ABOUT THIS TASK - Copy the listing from its first line through the line containing "Федерации на развитие гражданского обще", reproducing each line character for character.
[AVAILABLE RECORDS — start]
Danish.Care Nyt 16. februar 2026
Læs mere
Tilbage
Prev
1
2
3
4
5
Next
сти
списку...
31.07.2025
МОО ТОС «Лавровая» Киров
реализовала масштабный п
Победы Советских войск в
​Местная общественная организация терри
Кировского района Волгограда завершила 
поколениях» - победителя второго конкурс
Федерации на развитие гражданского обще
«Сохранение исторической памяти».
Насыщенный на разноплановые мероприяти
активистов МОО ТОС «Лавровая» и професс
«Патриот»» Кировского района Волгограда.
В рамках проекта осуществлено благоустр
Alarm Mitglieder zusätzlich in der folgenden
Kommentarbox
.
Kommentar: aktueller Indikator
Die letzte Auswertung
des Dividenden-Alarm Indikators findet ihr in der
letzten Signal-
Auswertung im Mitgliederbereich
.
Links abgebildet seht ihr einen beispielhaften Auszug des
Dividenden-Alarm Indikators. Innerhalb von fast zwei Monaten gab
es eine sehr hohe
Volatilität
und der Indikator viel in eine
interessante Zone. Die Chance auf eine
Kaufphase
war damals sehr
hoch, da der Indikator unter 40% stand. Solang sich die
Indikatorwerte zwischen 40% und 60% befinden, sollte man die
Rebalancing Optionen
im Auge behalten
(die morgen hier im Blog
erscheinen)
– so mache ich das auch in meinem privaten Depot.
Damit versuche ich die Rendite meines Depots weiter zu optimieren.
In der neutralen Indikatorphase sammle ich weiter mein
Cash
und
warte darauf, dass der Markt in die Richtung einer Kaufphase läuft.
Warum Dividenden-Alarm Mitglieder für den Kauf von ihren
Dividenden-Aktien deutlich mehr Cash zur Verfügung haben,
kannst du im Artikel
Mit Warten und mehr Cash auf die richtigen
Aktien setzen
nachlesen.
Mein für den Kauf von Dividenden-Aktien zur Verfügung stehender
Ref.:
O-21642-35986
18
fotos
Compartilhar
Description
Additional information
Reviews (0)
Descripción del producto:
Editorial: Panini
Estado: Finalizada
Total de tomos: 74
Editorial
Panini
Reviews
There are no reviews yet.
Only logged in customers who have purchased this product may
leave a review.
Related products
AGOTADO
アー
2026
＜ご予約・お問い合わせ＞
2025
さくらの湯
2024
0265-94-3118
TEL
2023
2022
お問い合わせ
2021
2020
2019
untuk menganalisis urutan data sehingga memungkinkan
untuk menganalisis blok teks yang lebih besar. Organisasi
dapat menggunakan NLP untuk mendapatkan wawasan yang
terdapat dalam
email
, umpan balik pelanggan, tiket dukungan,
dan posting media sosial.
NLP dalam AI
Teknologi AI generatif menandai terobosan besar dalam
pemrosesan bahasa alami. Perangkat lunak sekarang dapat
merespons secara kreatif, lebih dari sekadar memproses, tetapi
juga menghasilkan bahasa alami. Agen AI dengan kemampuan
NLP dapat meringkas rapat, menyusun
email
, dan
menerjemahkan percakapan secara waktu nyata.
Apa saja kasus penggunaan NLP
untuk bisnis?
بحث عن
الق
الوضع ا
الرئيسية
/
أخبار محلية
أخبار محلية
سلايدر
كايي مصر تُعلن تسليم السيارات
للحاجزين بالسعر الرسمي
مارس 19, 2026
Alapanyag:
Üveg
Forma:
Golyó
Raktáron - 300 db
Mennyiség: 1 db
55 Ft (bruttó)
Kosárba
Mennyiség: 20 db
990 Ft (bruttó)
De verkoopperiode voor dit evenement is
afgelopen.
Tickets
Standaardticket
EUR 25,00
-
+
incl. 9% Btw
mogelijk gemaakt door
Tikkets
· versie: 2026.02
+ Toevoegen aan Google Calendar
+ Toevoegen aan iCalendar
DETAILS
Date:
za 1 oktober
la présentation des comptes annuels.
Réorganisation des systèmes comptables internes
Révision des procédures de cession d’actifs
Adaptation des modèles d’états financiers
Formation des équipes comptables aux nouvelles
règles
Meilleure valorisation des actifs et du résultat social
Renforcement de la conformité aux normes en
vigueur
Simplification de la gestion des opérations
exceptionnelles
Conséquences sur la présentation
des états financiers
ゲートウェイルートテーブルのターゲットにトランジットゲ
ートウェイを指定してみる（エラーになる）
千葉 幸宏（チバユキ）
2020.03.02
[AVAILABLE RECORDS — finish]
ANSWER FOR THIS EXERCISE -
Danish.Care Nyt 16. februar 2026
Læs mere
Tilbage
Prev
1
2
3
4
5
Next
сти
списку...
31.07.2025
МОО ТОС «Лавровая» Киров
реализовала масштабный п
Победы Советских войск в
​Местная общественная организация терри
Кировского района Волгограда завершила 
поколениях» - победителя второго конкурс
Федерации на развитие гражданского обще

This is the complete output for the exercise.